= Regional literature of France =

The Regional literature of France, besides literature written in the French language, may include literature written in other languages of France. In the medieval period many of the competing standard languages in various territories that later came to make up the territory of modern France each produced literary traditions, such as Anglo-Norman literature and Provençal literature.

Literature in the regional languages continued through to the 18th century, although increasingly eclipsed by the rise of the French language and influenced by the prevailing French literary model. Conscious language revival movements in the 19th century, such as Félibrige in Provence, coupled with wider literacy and regional presses, enabled a new flowering of literary production in the Norman language and others.

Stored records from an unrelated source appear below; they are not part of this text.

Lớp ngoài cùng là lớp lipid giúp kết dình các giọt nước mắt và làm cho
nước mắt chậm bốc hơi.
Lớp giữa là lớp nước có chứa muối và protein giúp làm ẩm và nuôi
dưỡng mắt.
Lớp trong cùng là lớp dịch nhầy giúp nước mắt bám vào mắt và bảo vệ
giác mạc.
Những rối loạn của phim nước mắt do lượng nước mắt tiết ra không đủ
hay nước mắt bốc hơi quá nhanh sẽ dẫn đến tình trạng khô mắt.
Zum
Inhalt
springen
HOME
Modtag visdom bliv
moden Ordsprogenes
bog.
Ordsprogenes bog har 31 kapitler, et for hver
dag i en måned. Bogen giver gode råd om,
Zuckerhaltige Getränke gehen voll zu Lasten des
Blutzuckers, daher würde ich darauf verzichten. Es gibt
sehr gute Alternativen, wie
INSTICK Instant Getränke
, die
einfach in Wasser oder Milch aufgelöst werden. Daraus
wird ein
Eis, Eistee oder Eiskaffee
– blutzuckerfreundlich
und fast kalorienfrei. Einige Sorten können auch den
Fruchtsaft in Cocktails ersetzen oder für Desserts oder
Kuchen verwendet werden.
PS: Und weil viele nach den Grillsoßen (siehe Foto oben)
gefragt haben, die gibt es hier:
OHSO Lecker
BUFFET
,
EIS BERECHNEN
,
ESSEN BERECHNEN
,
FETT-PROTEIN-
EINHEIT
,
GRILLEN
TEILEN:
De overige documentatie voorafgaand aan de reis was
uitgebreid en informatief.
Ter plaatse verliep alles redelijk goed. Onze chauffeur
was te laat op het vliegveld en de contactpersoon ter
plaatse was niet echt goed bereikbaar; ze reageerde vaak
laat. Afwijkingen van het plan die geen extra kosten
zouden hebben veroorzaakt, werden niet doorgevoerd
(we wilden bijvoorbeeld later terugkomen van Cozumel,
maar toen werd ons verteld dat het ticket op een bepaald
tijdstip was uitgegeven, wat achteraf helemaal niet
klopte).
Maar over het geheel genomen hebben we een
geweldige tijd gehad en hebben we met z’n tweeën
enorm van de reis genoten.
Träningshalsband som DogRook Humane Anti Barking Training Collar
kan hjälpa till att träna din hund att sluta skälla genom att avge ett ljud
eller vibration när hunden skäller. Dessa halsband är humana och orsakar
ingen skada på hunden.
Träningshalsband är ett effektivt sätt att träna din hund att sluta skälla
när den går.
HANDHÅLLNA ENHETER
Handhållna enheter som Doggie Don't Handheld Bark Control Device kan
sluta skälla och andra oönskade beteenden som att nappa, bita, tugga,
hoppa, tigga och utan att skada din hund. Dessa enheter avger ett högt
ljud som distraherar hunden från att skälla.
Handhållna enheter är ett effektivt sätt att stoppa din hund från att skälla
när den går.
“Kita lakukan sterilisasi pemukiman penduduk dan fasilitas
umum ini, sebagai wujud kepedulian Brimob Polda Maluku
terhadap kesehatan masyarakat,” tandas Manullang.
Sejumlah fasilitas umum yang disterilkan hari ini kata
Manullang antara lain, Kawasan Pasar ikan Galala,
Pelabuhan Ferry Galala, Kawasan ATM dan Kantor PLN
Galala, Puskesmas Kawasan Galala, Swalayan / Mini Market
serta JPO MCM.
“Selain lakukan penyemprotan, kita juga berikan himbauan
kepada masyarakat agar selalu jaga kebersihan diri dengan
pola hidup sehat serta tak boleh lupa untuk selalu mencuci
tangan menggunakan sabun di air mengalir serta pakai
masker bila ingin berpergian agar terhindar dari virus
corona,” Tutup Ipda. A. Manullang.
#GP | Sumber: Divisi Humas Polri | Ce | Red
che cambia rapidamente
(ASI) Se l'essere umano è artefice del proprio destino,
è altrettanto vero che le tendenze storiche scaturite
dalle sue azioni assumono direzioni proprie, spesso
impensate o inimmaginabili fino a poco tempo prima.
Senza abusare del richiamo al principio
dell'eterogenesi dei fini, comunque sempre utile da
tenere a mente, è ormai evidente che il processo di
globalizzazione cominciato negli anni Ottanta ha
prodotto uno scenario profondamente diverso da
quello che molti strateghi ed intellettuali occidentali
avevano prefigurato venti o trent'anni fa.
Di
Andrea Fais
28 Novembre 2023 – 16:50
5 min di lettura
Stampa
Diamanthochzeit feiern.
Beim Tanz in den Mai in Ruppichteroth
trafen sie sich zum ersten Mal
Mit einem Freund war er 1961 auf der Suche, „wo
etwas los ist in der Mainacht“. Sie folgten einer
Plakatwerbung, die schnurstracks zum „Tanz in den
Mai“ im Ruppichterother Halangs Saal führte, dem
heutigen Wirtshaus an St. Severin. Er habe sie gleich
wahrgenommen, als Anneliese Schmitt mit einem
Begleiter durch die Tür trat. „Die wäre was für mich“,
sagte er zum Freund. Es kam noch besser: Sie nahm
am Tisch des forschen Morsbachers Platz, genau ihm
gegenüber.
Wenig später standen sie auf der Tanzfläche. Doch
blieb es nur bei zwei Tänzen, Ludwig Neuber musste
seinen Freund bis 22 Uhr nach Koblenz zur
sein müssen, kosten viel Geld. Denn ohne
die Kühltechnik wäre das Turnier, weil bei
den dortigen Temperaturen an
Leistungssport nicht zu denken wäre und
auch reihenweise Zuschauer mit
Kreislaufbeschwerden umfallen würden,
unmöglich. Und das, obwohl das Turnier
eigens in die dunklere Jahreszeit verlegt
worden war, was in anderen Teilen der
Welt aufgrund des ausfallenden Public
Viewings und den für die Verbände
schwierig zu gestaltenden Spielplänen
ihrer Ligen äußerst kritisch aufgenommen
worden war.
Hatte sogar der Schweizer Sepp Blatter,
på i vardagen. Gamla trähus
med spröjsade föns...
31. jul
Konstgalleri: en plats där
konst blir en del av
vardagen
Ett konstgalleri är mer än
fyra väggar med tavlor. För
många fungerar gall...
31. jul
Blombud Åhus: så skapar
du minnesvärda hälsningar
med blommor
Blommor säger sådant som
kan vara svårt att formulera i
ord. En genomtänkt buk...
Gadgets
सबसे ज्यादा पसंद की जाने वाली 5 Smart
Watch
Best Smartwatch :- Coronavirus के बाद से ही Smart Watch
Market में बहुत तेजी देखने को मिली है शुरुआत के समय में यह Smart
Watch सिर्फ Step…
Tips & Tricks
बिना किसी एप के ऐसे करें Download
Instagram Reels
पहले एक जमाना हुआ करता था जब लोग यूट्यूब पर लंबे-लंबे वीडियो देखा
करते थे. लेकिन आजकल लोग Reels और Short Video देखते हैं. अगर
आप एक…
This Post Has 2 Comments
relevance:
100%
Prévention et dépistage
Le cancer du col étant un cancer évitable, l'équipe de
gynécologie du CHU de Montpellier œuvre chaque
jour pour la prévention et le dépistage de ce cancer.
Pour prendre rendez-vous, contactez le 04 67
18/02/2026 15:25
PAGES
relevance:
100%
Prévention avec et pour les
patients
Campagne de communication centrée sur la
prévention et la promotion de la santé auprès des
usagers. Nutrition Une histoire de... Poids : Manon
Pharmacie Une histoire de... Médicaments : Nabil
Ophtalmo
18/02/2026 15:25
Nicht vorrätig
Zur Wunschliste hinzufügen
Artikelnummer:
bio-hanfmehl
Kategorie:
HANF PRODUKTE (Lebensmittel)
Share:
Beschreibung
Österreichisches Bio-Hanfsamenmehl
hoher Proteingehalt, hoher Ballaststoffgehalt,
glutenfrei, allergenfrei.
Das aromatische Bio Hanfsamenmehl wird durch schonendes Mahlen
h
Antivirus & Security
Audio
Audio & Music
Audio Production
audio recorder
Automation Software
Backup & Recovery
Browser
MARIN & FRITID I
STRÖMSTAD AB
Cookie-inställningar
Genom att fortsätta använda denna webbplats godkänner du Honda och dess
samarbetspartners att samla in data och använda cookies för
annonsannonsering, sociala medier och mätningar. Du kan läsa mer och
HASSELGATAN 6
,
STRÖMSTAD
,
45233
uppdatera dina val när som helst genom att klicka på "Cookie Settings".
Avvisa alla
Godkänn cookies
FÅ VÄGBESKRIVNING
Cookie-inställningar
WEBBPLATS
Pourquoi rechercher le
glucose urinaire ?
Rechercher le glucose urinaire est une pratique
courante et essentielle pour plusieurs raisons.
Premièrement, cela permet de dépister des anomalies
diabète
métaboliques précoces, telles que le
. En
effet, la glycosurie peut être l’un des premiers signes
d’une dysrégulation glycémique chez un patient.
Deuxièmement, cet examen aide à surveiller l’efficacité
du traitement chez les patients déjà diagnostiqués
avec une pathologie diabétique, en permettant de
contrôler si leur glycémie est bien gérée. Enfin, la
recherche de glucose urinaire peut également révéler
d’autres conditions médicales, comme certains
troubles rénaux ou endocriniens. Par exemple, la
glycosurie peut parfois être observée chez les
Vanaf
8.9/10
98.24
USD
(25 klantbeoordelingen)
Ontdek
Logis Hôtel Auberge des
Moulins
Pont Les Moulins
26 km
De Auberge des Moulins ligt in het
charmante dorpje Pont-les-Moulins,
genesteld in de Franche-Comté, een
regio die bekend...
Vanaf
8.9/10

Frédéric Mistral, a poet in Occitan (1830-1914), was awarded the Nobel Prize in Literature in 1904.

Breton literature since the 1920s has been lively, despite the falling number of speakers. In 1925, Roparz Hemon founded the periodical Gwalarn which for 19 years tried to raise the language to the level of other great "international" languages by creating original works covering all genres and by proposing Breton translations of internationally recognized foreign works. In 1946, Al Liamm took up the role of Gwalam. Other reviews came into existence and gave Breton a fairly large body of literature for a minority language. Among writers in Breton are Yann-Ber Kalloc'h, Anjela Duval and Per-Jakez Hélias.

Picard literature maintains a level of literary output, especially in theatrical writing. Walloon literature is bolstered by the more significant literary production in the language in Belgium.

Catalan literature and literature in the Basque language also benefit from the existence of a readership outside the borders of France.